▶ **What is required**: Below are entries; copy exactly the lines from the one with "10: (118, 198, 1.52)" through the one with "38: (239, 157, 1.21)", both included, and leave out the rest.

[Collected data entries]
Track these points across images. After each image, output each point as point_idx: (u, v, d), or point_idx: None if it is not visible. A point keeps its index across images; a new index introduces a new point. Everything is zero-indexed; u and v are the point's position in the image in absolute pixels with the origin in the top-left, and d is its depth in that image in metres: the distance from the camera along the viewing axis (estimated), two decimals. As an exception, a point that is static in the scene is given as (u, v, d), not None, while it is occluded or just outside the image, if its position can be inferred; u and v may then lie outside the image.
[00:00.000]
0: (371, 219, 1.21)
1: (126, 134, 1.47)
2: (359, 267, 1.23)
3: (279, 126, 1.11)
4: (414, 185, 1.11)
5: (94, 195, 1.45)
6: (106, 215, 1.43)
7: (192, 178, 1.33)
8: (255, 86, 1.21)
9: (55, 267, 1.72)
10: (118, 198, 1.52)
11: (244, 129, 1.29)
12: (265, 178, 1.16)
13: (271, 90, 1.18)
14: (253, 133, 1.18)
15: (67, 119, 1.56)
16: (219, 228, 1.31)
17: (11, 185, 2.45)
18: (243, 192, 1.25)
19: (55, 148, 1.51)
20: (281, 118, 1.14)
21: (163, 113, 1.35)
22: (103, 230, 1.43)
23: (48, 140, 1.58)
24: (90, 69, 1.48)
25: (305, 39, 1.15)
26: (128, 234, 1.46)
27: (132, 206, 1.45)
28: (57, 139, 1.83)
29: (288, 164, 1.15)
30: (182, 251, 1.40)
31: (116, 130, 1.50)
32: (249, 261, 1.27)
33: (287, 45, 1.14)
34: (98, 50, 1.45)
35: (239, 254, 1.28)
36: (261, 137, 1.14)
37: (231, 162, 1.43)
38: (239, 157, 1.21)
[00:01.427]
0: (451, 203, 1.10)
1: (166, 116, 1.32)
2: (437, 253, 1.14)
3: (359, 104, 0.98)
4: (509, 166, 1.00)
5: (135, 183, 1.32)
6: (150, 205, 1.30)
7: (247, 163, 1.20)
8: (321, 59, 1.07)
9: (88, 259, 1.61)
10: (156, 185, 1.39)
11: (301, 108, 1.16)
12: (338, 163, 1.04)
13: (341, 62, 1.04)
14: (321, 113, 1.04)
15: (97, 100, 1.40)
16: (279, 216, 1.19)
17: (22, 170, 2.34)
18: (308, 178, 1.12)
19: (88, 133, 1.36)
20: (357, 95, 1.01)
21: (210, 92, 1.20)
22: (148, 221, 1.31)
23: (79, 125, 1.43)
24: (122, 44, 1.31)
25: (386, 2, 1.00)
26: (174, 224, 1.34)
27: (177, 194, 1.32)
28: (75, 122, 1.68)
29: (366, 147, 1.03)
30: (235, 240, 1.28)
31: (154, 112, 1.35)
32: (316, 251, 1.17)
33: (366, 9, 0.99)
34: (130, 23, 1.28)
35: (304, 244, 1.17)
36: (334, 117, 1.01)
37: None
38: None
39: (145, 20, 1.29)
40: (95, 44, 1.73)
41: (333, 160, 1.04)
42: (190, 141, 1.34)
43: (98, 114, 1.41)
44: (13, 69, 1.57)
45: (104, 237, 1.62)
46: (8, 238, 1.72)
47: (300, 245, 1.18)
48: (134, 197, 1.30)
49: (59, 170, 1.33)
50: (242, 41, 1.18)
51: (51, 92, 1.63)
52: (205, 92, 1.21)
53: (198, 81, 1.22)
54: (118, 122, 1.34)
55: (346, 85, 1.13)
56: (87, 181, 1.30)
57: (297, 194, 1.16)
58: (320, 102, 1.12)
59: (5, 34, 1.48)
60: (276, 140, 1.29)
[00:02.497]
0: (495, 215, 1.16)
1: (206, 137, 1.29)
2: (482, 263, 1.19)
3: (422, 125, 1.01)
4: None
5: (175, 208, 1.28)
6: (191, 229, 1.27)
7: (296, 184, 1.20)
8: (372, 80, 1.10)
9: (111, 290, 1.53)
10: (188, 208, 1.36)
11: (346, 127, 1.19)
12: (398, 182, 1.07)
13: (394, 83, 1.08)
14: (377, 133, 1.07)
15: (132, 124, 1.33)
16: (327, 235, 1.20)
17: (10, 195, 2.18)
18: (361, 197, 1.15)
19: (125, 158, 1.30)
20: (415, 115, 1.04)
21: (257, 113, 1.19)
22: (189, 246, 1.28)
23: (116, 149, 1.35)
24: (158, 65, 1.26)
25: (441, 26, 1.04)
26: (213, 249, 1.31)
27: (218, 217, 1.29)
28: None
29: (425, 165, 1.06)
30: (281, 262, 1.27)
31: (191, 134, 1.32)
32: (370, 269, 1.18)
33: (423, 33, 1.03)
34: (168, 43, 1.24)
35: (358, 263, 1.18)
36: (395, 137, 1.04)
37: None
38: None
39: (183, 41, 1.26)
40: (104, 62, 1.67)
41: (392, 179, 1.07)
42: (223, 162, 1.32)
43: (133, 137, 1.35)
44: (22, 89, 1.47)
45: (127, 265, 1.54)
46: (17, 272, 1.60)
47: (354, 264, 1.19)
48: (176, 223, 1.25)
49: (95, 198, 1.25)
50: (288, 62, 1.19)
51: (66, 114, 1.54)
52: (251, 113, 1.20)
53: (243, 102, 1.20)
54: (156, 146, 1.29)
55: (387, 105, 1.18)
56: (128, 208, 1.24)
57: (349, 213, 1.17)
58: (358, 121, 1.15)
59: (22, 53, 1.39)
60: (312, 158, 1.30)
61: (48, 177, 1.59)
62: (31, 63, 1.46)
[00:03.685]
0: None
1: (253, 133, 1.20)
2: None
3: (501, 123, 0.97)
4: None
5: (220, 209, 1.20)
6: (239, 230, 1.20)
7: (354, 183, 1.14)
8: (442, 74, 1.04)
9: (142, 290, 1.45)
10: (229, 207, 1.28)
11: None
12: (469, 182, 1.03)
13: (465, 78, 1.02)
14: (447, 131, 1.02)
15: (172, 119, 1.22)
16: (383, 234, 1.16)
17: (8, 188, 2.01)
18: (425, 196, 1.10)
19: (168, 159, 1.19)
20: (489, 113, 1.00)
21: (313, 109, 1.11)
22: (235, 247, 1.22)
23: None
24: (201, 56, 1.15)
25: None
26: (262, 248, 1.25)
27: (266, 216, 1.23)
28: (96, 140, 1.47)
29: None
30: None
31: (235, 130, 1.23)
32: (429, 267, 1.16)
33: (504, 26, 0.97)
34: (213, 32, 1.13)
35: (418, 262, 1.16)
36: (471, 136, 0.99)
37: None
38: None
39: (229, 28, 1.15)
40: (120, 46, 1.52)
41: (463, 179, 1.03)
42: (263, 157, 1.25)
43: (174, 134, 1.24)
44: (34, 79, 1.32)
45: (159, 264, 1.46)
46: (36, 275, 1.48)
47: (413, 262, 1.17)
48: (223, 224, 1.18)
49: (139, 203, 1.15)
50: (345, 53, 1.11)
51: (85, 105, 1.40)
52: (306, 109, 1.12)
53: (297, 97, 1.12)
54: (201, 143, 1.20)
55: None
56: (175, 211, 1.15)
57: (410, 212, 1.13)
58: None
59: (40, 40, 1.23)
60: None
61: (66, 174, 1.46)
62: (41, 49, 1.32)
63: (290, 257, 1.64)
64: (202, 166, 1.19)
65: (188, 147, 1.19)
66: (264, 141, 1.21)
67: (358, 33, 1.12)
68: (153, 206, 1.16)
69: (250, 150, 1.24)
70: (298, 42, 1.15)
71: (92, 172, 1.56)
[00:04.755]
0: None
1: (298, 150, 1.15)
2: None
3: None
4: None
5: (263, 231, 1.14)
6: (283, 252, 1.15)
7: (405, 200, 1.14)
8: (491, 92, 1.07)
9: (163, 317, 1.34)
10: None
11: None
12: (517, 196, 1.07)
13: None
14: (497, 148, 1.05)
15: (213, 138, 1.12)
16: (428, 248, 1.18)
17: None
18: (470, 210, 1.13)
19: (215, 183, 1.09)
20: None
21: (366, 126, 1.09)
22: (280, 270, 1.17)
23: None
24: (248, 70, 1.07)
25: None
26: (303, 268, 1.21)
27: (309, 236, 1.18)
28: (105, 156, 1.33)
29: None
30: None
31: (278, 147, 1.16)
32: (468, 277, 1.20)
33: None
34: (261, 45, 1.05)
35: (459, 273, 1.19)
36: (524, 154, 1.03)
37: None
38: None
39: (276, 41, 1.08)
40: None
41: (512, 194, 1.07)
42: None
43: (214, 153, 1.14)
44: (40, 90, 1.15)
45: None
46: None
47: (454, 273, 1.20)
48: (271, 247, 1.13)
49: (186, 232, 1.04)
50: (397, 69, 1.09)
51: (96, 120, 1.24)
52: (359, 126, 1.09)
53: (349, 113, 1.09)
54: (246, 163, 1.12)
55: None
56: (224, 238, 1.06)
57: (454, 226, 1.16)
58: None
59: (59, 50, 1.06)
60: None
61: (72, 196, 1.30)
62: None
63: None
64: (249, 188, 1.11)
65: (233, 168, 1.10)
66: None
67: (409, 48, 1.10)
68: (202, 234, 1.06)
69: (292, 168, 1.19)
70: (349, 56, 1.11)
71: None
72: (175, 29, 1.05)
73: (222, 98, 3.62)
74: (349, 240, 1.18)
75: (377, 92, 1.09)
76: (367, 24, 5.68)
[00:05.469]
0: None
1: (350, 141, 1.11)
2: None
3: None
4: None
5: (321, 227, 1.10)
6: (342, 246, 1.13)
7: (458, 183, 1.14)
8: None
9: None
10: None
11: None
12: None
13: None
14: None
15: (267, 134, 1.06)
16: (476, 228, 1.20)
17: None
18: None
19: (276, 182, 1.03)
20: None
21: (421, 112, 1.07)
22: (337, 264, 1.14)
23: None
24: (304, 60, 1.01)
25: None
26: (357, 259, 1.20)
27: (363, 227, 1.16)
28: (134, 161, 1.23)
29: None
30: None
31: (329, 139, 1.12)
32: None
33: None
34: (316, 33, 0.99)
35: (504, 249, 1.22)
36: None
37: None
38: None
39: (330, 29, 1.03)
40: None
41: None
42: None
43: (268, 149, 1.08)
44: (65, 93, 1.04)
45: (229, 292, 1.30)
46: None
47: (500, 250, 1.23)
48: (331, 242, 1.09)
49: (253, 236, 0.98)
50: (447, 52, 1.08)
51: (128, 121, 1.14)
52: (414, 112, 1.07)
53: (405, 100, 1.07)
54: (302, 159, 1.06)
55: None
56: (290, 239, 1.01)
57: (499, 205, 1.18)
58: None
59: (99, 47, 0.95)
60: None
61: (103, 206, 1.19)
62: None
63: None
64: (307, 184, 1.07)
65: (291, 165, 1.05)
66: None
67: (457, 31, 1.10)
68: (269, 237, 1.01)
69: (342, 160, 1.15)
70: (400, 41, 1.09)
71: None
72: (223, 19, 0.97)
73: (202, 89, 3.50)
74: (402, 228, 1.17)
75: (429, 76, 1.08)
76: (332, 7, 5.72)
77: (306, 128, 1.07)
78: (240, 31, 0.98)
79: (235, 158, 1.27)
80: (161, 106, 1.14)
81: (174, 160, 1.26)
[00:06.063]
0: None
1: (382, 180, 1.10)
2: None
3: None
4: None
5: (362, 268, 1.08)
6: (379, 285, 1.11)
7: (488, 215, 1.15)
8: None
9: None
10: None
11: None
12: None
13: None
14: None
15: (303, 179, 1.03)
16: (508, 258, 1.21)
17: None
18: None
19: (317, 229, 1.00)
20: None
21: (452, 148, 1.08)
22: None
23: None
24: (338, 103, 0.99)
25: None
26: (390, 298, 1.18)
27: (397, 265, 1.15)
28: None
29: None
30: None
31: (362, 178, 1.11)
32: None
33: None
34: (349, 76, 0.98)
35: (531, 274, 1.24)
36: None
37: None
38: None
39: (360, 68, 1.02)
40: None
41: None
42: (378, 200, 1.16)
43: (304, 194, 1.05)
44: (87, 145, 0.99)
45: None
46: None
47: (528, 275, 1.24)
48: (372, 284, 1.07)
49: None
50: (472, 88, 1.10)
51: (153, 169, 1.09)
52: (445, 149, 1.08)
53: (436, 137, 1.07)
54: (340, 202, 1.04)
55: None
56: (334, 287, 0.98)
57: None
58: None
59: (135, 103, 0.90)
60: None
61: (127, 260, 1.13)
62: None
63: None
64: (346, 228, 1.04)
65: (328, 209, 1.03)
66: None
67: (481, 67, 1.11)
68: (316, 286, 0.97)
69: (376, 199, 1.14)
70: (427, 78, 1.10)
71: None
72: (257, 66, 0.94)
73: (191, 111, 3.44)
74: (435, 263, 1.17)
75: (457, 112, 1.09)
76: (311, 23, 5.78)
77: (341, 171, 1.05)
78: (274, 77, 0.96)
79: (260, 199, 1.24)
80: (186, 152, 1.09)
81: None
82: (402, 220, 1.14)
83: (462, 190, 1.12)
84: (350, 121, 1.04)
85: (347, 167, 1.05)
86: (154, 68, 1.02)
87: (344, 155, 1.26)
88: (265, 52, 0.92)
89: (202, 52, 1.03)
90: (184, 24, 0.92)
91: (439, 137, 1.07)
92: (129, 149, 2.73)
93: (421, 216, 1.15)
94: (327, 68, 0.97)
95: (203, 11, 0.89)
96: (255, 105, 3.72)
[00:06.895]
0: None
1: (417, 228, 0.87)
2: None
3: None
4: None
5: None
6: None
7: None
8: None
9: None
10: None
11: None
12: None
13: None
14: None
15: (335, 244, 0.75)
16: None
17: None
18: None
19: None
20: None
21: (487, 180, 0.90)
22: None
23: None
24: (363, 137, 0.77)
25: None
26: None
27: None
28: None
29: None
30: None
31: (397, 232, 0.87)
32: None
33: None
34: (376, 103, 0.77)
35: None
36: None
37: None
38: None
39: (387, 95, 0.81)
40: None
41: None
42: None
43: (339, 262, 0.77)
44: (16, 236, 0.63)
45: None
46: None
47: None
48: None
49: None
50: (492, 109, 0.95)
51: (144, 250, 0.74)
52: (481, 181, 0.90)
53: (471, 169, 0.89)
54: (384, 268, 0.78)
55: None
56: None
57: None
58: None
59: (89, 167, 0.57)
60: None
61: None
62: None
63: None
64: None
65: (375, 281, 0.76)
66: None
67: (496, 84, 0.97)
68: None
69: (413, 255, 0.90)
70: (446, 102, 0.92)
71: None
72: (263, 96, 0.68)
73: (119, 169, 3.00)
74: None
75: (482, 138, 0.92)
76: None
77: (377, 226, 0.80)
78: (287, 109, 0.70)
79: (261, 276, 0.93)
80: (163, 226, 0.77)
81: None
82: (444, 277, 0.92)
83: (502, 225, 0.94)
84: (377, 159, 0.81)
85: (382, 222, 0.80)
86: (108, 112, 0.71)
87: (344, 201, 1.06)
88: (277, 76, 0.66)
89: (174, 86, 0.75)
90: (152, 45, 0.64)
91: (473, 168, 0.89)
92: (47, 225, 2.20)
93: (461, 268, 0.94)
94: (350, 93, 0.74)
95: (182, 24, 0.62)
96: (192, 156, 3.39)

▶ **Result of the exercise**:
10: (118, 198, 1.52)
11: (244, 129, 1.29)
12: (265, 178, 1.16)
13: (271, 90, 1.18)
14: (253, 133, 1.18)
15: (67, 119, 1.56)
16: (219, 228, 1.31)
17: (11, 185, 2.45)
18: (243, 192, 1.25)
19: (55, 148, 1.51)
20: (281, 118, 1.14)
21: (163, 113, 1.35)
22: (103, 230, 1.43)
23: (48, 140, 1.58)
24: (90, 69, 1.48)
25: (305, 39, 1.15)
26: (128, 234, 1.46)
27: (132, 206, 1.45)
28: (57, 139, 1.83)
29: (288, 164, 1.15)
30: (182, 251, 1.40)
31: (116, 130, 1.50)
32: (249, 261, 1.27)
33: (287, 45, 1.14)
34: (98, 50, 1.45)
35: (239, 254, 1.28)
36: (261, 137, 1.14)
37: (231, 162, 1.43)
38: (239, 157, 1.21)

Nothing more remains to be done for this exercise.